> **THE PROBLEM**: Lay out every line of the material below as a Markdown table with the columns "Row" and "Text", numbering the rows in order and omitting blank lines.
[[ PROVIDED ENTRIES open ]]
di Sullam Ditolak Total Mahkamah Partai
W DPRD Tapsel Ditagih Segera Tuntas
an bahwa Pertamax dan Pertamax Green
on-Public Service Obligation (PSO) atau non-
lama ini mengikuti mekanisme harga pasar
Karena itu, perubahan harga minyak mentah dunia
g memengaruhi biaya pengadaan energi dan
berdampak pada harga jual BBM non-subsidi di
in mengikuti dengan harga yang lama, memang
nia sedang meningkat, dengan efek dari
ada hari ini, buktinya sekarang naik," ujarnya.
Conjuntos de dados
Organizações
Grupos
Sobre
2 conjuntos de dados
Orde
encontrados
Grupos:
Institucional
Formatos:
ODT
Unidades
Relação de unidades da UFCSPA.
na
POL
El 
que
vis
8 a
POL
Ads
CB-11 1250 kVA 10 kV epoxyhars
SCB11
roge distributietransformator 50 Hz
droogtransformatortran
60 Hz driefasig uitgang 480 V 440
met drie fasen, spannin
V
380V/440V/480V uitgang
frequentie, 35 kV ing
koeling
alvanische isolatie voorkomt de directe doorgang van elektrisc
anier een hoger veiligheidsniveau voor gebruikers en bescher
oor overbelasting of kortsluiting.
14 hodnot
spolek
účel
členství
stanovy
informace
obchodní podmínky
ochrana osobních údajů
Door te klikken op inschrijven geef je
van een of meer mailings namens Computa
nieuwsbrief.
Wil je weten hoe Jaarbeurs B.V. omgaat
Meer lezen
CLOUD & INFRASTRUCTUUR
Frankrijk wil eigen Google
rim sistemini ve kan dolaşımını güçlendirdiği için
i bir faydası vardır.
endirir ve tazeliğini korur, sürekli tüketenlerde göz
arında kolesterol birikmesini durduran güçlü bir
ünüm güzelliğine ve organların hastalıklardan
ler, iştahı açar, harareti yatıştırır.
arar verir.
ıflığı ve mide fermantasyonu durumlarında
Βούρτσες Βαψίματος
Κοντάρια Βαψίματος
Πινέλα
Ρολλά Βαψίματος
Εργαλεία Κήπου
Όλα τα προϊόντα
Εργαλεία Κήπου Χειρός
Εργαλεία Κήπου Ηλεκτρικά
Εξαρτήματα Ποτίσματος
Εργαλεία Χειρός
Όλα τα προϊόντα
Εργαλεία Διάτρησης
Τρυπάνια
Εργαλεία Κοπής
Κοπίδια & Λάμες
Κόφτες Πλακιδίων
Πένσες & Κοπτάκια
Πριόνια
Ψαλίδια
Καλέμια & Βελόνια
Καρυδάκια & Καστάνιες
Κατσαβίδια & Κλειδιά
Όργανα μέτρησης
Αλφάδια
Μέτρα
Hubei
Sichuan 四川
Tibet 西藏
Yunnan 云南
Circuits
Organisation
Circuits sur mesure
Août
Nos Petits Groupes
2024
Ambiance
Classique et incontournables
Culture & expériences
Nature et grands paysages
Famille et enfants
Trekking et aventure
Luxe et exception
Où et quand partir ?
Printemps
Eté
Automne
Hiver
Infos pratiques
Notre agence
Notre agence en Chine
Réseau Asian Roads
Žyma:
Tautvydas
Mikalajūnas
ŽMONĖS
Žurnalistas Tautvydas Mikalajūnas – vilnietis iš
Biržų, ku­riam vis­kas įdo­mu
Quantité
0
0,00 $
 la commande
[[ PROVIDED ENTRIES closed ]]
> **TASK RESULT**:
| Row | Text |
|---|---|
| 1 | di Sullam Ditolak Total Mahkamah Partai |
| 2 | W DPRD Tapsel Ditagih Segera Tuntas |
| 3 | an bahwa Pertamax dan Pertamax Green |
| 4 | on-Public Service Obligation (PSO) atau non- |
| 5 | lama ini mengikuti mekanisme harga pasar |
| 6 | Karena itu, perubahan harga minyak mentah dunia |
| 7 | g memengaruhi biaya pengadaan energi dan |
| 8 | berdampak pada harga jual BBM non-subsidi di |
| 9 | in mengikuti dengan harga yang lama, memang |
| 10 | nia sedang meningkat, dengan efek dari |
| 11 | ada hari ini, buktinya sekarang naik," ujarnya. |
| 12 | Conjuntos de dados |
| 13 | Organizações |
| 14 | Grupos |
| 15 | Sobre |
| 16 | 2 conjuntos de dados |
| 17 | Orde |
| 18 | encontrados |
| 19 | Grupos: |
| 20 | Institucional |
| 21 | Formatos: |
| 22 | ODT |
| 23 | Unidades |
| 24 | Relação de unidades da UFCSPA. |
| 25 | na |
| 26 | POL |
| 27 | El  |
| 28 | que |
| 29 | vis |
| 30 | 8 a |
| 31 | POL |
| 32 | Ads |
| 33 | CB-11 1250 kVA 10 kV epoxyhars |
| 34 | SCB11 |
| 35 | roge distributietransformator 50 Hz |
| 36 | droogtransformatortran |
| 37 | 60 Hz driefasig uitgang 480 V 440 |
| 38 | met drie fasen, spannin |
| 39 | V |
| 40 | 380V/440V/480V uitgang |
| 41 | frequentie, 35 kV ing |
| 42 | koeling |
| 43 | alvanische isolatie voorkomt de directe doorgang van elektrisc |
| 44 | anier een hoger veiligheidsniveau voor gebruikers en bescher |
| 45 | oor overbelasting of kortsluiting. |
| 46 | 14 hodnot |
| 47 | spolek |
| 48 | účel |
| 49 | členství |
| 50 | stanovy |
| 51 | informace |
| 52 | obchodní podmínky |
| 53 | ochrana osobních údajů |
| 54 | Door te klikken op inschrijven geef je |
| 55 | van een of meer mailings namens Computa |
| 56 | nieuwsbrief. |
| 57 | Wil je weten hoe Jaarbeurs B.V. omgaat |
| 58 | Meer lezen |
| 59 | CLOUD & INFRASTRUCTUUR |
| 60 | Frankrijk wil eigen Google |
| 61 | rim sistemini ve kan dolaşımını güçlendirdiği için |
| 62 | i bir faydası vardır. |
| 63 | endirir ve tazeliğini korur, sürekli tüketenlerde göz |
| 64 | arında kolesterol birikmesini durduran güçlü bir |
| 65 | ünüm güzelliğine ve organların hastalıklardan |
| 66 | ler, iştahı açar, harareti yatıştırır. |
| 67 | arar verir. |
| 68 | ıflığı ve mide fermantasyonu durumlarında |
| 69 | Βούρτσες Βαψίματος |
| 70 | Κοντάρια Βαψίματος |
| 71 | Πινέλα |
| 72 | Ρολλά Βαψίματος |
| 73 | Εργαλεία Κήπου |
| 74 | Όλα τα προϊόντα |
| 75 | Εργαλεία Κήπου Χειρός |
| 76 | Εργαλεία Κήπου Ηλεκτρικά |
| 77 | Εξαρτήματα Ποτίσματος |
| 78 | Εργαλεία Χειρός |
| 79 | Όλα τα προϊόντα |
| 80 | Εργαλεία Διάτρησης |
| 81 | Τρυπάνια |
| 82 | Εργαλεία Κοπής |
| 83 | Κοπίδια & Λάμες |
| 84 | Κόφτες Πλακιδίων |
| 85 | Πένσες & Κοπτάκια |
| 86 | Πριόνια |
| 87 | Ψαλίδια |
| 88 | Καλέμια & Βελόνια |
| 89 | Καρυδάκια & Καστάνιες |
| 90 | Κατσαβίδια & Κλειδιά |
| 91 | Όργανα μέτρησης |
| 92 | Αλφάδια |
| 93 | Μέτρα |
| 94 | Hubei |
| 95 | Sichuan 四川 |
| 96 | Tibet 西藏 |
| 97 | Yunnan 云南 |
| 98 | Circuits |
| 99 | Organisation |
| 100 | Circuits sur mesure |
| 101 | Août |
| 102 | Nos Petits Groupes |
| 103 | 2024 |
| 104 | Ambiance |
| 105 | Classique et incontournables |
| 106 | Culture & expériences |
| 107 | Nature et grands paysages |
| 108 | Famille et enfants |
| 109 | Trekking et aventure |
| 110 | Luxe et exception |
| 111 | Où et quand partir ? |
| 112 | Printemps |
| 113 | Eté |
| 114 | Automne |
| 115 | Hiver |
| 116 | Infos pratiques |
| 117 | Notre agence |
| 118 | Notre agence en Chine |
| 119 | Réseau Asian Roads |
| 120 | Žyma: |
| 121 | Tautvydas |
| 122 | Mikalajūnas |
| 123 | ŽMONĖS |
| 124 | Žurnalistas Tautvydas Mikalajūnas – vilnietis iš |
| 125 | Biržų, ku­riam vis­kas įdo­mu |
| 126 | Quantité |
| 127 | 0 |
| 128 | 0,00 $ |
| 129 |  la commande |